Duży krok w stronę awansu do ćwierćfinału Ligi Mistrzów. Chelsea 2:0 Lille
Dodano: 22.02.2022 22:51 / Ostatnia aktualizacja: 22.02.2022 22:51Chelsea pokonała Lille na Stamford Bridge 2:0 w ramach pierwszego spotkania 1/8 finału UEFA Champions League. Gole dla gospodarzy strzelali Kai Havertz oraz Christian Pulisic.
W porównaniu do ostatniego meczu ligowego z Crystal Palace, Thomas Tuchel zdecydował się na dokonanie trzech zmian w podstawowym składzie. Romelu Lukaku zasiadł na ławce rezerwowych, a jego pozycję zajął Havertz. Warto zaznaczyć, że dla Niemca to 50. spotkanie w barwach The Blues w wyjściowej jedenastce. Do gry powrócili César Azpilicueta oraz Marcos Alonso, którzy zostali obdarowani rolą wahadłowych. W środku pola Mateo Kovačić zastąpił Jorginho. Na liście zmienników znalazł się m.in. dochodzący do pełnej sprawności Mason Mount.
Od pierwszego gwizdka Jesúsa Gila Manzano spotkanie weszło na wysokie obroty. Próbkę swoich możliwości pokazali Pulisic i Renato Sanches, umiejętnie dryblując i holując piłkę przez środkową strefę boiska. Pierwszą dogodną szansę na zmianę wyniku miał Havertz, jednak nie wykorzystał doskonałej wrzutki w pole karne od Azpilicuety. Później ponownie "Havi" tym razem przetestował umiejętności Léo Jardima, który wybronił podkręcony strzał byłego gracza Bayeru Leverkusen. Słynne powiedzenie "do trzech razy sztuka" znalazło swoje potwierdzenie przy stałym fragmencie gry. Hakim Ziyech dośrodkował piłkę z lewego narożnika boiska, a niepilnowany Havertz po koźle wspaniale wykończył akcję głową, nie dając żadnych szans golkiperowi. Niewiele jednak brakowało, aby gospodarze doprowadzili do nieszczęścia. Prowadzący grę Lille niczym dyrygent Sanches znalazł miejsce na dośrodkowanie w "szesnastkę" Chelsea, a Antonio Rüdiger nieczysto interweniował przy wybiciu futbolówki, ostatecznie przenosząc ją tuż nad poprzeczką własnej bramki.

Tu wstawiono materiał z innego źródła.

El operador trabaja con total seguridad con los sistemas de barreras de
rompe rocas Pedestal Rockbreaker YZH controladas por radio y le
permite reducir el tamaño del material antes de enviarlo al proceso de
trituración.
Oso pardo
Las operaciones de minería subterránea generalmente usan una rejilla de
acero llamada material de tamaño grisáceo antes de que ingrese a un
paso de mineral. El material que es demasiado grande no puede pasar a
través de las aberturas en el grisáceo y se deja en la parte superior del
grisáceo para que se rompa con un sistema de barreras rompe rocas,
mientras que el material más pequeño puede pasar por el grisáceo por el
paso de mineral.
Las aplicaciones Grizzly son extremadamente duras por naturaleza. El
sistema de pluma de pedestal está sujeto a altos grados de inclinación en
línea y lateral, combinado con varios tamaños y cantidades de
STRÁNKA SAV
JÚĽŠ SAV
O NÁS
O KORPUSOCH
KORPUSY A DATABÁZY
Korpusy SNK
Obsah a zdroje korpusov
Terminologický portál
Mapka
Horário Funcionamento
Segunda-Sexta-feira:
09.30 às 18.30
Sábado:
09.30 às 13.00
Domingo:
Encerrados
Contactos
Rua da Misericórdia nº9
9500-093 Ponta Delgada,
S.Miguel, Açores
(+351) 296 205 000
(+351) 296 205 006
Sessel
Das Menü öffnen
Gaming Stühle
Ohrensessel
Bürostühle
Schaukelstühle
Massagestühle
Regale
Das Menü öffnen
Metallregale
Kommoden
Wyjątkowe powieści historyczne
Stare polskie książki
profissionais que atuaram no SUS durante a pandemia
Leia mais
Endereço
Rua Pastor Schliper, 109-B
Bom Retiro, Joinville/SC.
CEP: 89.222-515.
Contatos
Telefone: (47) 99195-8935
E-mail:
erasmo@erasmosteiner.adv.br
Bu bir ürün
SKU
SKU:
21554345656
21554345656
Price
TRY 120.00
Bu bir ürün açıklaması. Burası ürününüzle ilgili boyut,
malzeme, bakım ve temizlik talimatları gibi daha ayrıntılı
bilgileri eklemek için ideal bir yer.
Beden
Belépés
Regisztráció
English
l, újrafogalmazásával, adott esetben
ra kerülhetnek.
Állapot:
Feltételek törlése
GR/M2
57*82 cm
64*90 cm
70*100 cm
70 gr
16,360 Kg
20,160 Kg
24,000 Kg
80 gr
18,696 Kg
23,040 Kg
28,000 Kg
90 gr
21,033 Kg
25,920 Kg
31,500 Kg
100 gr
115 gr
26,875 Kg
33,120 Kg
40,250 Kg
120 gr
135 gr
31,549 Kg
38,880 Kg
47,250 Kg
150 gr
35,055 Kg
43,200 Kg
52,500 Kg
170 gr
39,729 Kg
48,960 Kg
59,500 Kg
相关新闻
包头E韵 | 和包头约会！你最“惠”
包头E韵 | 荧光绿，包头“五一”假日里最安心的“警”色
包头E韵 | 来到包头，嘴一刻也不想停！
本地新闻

Drugi kwadrans pierwszej odsłony również przebiegał pod dyktando domowników. Przy lepszym wykończeniu Alonso z pierwszej piłki mogliśmy mieć 2:0, ale uderzenie Hiszpana było łatwe do wybronienia dla Jardima. W końcu po energicznej fazie pojedynku tempo trochę siadło, a obie ekipy skutecznie funkcjonowały w destrukcji. W 36. minucie goście oddali pierwszy celny strzał na bramkę Édouarda Mendy'ego za sprawą Benjamina André, lecz uderzenie z dużej odległości Senegalczyk obronił bardzo pewnie. Do przerwy nic więcej ciekawego się nie wydarzyło. Przyjezdni poza mobilnym Sanchesem i stałymi fragmentami nie przysporzyli londyńczykom większego zagrożenia.
Moment zdobycia bramki przez Kaia Havertza - fot. Getty Images
Druga połowa zaczęła się znacznie spokojniej, choć Chelsea dopadł kolejny pech związany z kontuzjami piłkarzy. Po kilku minutach od wznowienia ze środka boiska, plac gry musiał opuścić Kovačić, a parę momentów później kłopoty zdrowotne zasygnalizował Ziyech, który także nie był w stanie kontynuować udziału w spotkaniu. Obaj panowie zostali zastąpieni kolejno przez Rubena Loftusa-Cheeka i Saúla Ñígueza. Z kolei więcej szans podbramkowych nadal stwarzali Niebiescy. Najpierw strzał Alonso w ostatniej chwili zblokował Mehmet Çelik, a potem sytuację na swoją drugą bramkę miał Havertz, lecz uderzył niecelnie.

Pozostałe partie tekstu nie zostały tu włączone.